Donkere energie beproeven op het tafelblad

Wetenschappers van FOM en de Vrije Universiteit Amsterdam hebben een experiment ontworpen waarmee zij een populaire donkere energie-theorie op de proef kunnen stellen. Na vier jaar werk hebben ze nu een belangrijke mijlpaal bereikt: hun donkere energie-krachtdetector werkt. De eerste tests met het apparaat zijn veelbelovend, het lijkt erop dat de detector inderdaad de benodigde gevoeligheid zal krijgen waarmee hij de theorie kan toetsen.

Natuurkundigen weten dat het heelal versneld uitdijt, maar het is onbekend wat de drijvende kracht achter deze versnelling is. Hoewel niemand weet wat er aan de kracht ten grondslag ligt, hebben fysici het wel alvast een naam gegeven: donkere energie. Uit berekeningen blijkt dat zo’n zeventig procent van de totale massa in het universum is toe te schrijven aan deze mysterieuze energie, die we niet direct kunnen waarnemen of meten.
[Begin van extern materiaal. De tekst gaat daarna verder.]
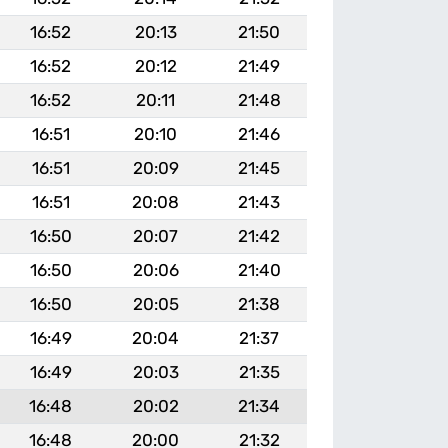
16:52
20:13
21:50
16:52
20:12
21:49
16:52
20:11
21:48
16:51
20:10
21:46
16:51
20:09
21:45
16:51
20:08
21:43
16:50
20:07
21:42
16:50
20:06
21:40
16:50
20:05
21:38
16:49
20:04
21:37
16:49
20:03
21:35
16:48
20:02
21:34
16:48
20:00
21:32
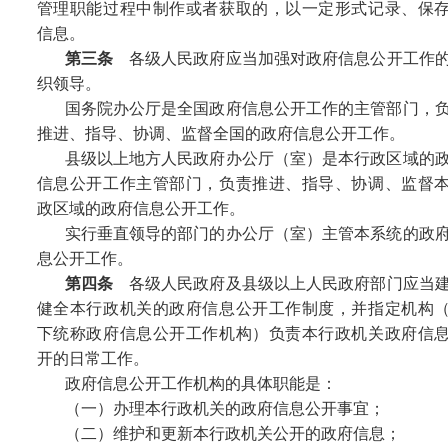
管理职能过程中制作或者获取的，以一定形式记录、保
信息。
第三条
各级人民政府应当加强对政府信息公开工作
织领导。
国务院办公厅是全国政府信息公开工作的主管部门，
推进、指导、协调、监督全国的政府信息公开工作。
县级以上地方人民政府办公厅（室）是本行政区域的
信息公开工作主管部门，负责推进、指导、协调、监督
政区域的政府信息公开工作。
实行垂直领导的部门的办公厅（室）主管本系统的政
息公开工作。
第四条
各级人民政府及县级以上人民政府部门应当
健全本行政机关的政府信息公开工作制度，并指定机构
下统称政府信息公开工作机构）负责本行政机关政府信
开的日常工作。
政府信息公开工作机构的具体职能是：
（一）办理本行政机关的政府信息公开事宜；
（二）维护和更新本行政机关公开的政府信息；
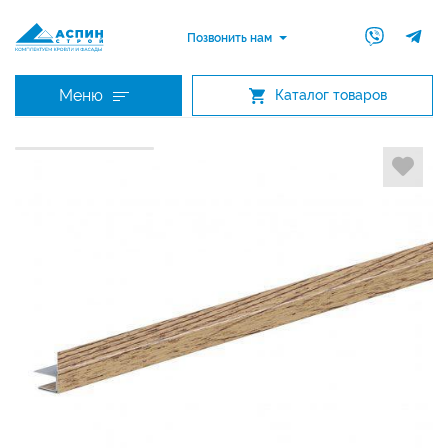
Позвонить нам
Меню
Каталог товаров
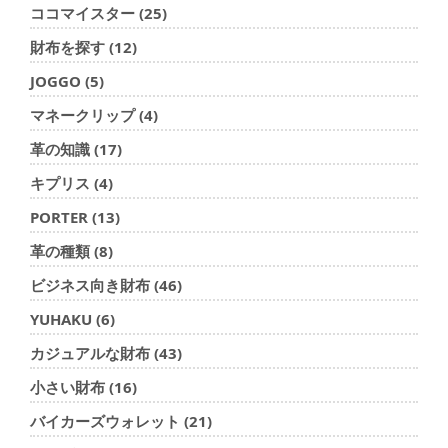
ココマイスター (25)
財布を探す (12)
JOGGO (5)
マネークリップ (4)
革の知識 (17)
キプリス (4)
PORTER (13)
革の種類 (8)
ビジネス向き財布 (46)
YUHAKU (6)
カジュアルな財布 (43)
小さい財布 (16)
バイカーズウォレット (21)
Een intrigerende eigenschap van donkere energie is dat het in de uitgestrekte, lege delen van ons universum tot gigantische krachten leidt, zodat het de ruimte zelf uiteen duwt, terwijl het geen meetbare gevolgen lijkt te hebben op de schaal van planeten of zelfs het zonnestelsel. Deze veranderlijke eigenschap van donkere energie leidde in 2004 tot het zogenaamde ‘kameleon-model’, opgesteld door de theoretici Justin Khoury en Amanda Weltman. Zij suggereerden dat donkere energie het resultaat is van een deeltje dat in het vacuüm een sterke interactie aangaat, terwijl dat effect in gebieden met een grotere ‘dichtheid’ (zoals de aarde of het melkwegstelsel) wordt afgeschermd. 
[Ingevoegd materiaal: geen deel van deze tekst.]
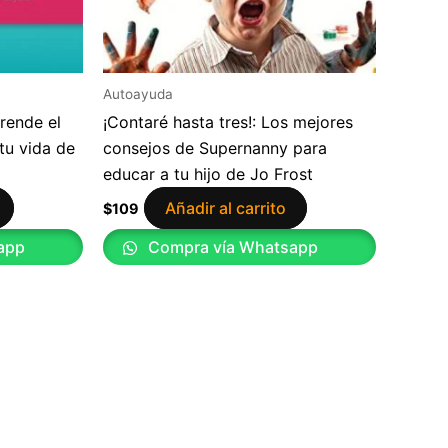
Autoayuda
prende el
¡Contaré hasta tres!: Los mejores
tu vida de
consejos de Supernanny para
educar a tu hijo de Jo Frost
Añadir al carrito
$
109
app
Compra vía Whatsapp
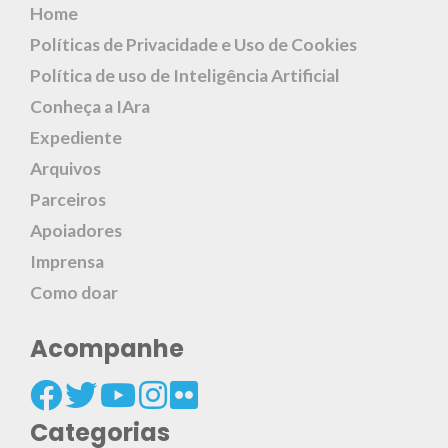
Home
Políticas de Privacidade e Uso de Cookies
Política de uso de Inteligência Artificial
Conheça a IAra
Expediente
Arquivos
Parceiros
Apoiadores
Imprensa
Como doar
Acompanhe
Categorias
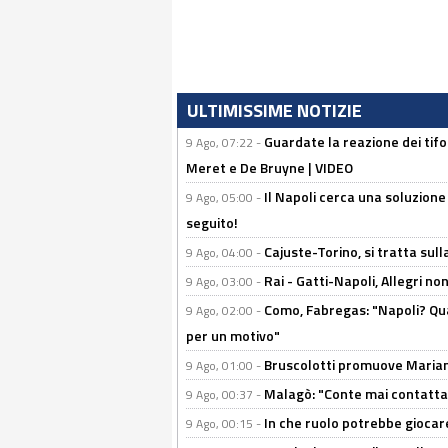
ULTIMISSIME NOTIZIE
Guardate la reazione dei tifo
9 Ago, 07:22 -
Meret e De Bruyne | VIDEO
Il Napoli cerca una soluzione
9 Ago, 05:00 -
seguito!
Cajuste-Torino, si tratta sull
9 Ago, 04:00 -
Rai - Gatti-Napoli, Allegri no
9 Ago, 03:00 -
Como, Fabregas: "Napoli? Qua
9 Ago, 02:00 -
per un motivo"
Bruscolotti promuove Marianu
9 Ago, 01:00 -
Malagò: "Conte mai contattato
9 Ago, 00:37 -
In che ruolo potrebbe giocare
9 Ago, 00:15 -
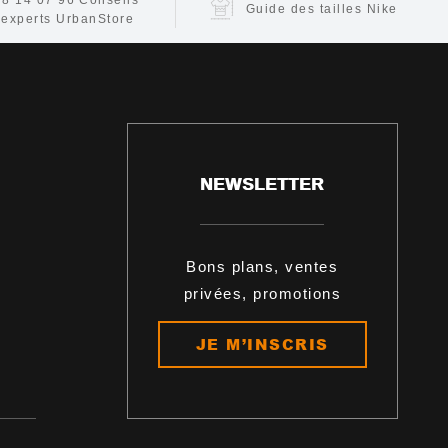
78 14 07 96
Conseils
Guide des tailles Nike
 experts UrbanStore
NEWSLETTER
Bons plans, ventes
privées, promotions
JE M’INSCRIS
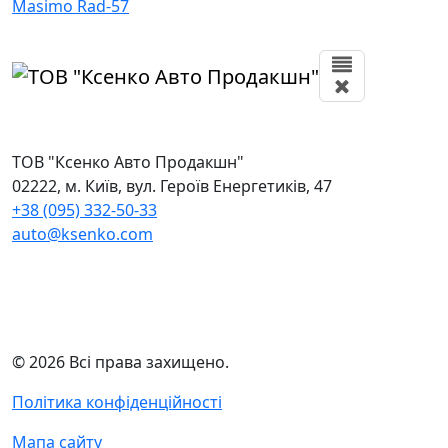
Masimo Rad-57
ТОВ "Ксенко Авто Продакшн"
02222, м. Київ, вул. Героїв Енергетиків, 47
+38 (095) 332-50-33
auto@ksenko.com
© 2026 Всі права захищено.
Політика конфіденційності
Мапа сайту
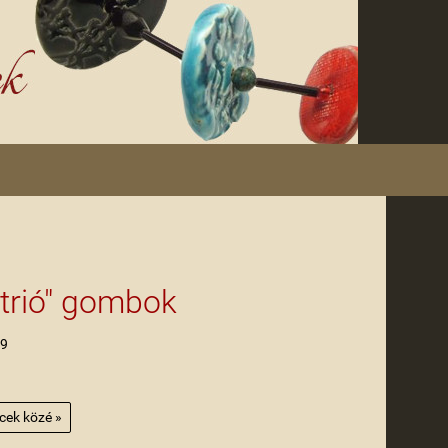
-trió" gombok
19
ncek közé »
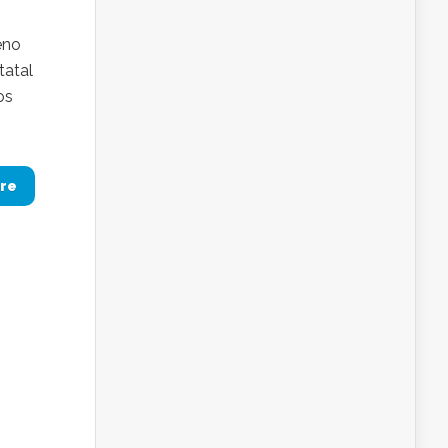
eno
tatal
os
re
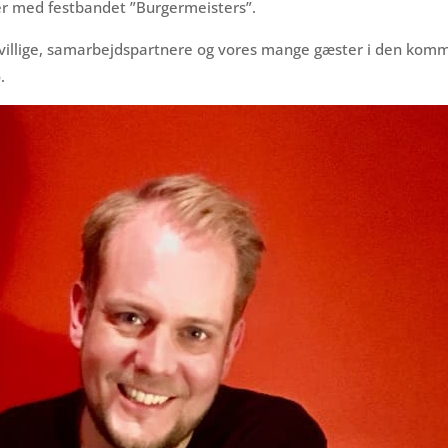
rter med festbandet ”Burgermeisters”.
frivillige, samarbejdspartnere og vores mange gæster i den ko
.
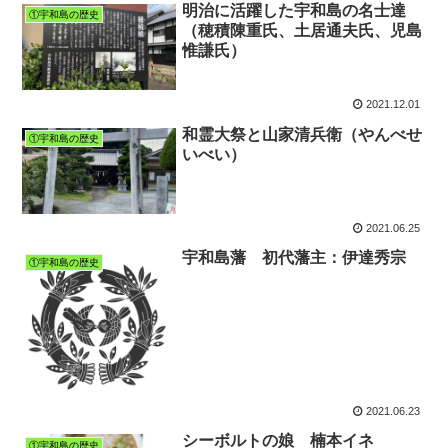
明治に活躍した宇和島の名士達
①宇和島の歴史
（穂積陳重氏、土居通夫氏、児島
惟謙氏）
2021.12.01
和霊大祭と山家清兵衛（やんべせ
①宇和島の歴史
いべい）
2021.06.25
宇和島藩 初代藩主：伊達秀宗
①宇和島の歴史
2021.06.23
シーボルトの娘 楠本イネ
①宇和島の歴史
Er zijn verschillende experimenten geweest die het kameleon-model op de proef wilden stellen, maar geen van allen is tot nog toe succesvol geweest. Zij bereikten niet de grote gevoeligheid die een apparaat nodig heeft om de theorie echt te kunnen weerleggen of bevestigen.

Een nieuwe benadering – Cannex

In 2010 werkten de onderzoekers samen met internationale collega’s om een methode te verzinnen die wel kameleon-interacties kan meten. Zij bedachten een setup met twee parallelle platen. Als de dichtheid van het medium tussen deze platen verandert, zou er logischerwijs ook een verandering zijn in de sterkte van de kameleon-interacties. Dat zou dus tot een verschil leiden in de totale kracht tussen de platen, die de onderzoekers kunnen meten.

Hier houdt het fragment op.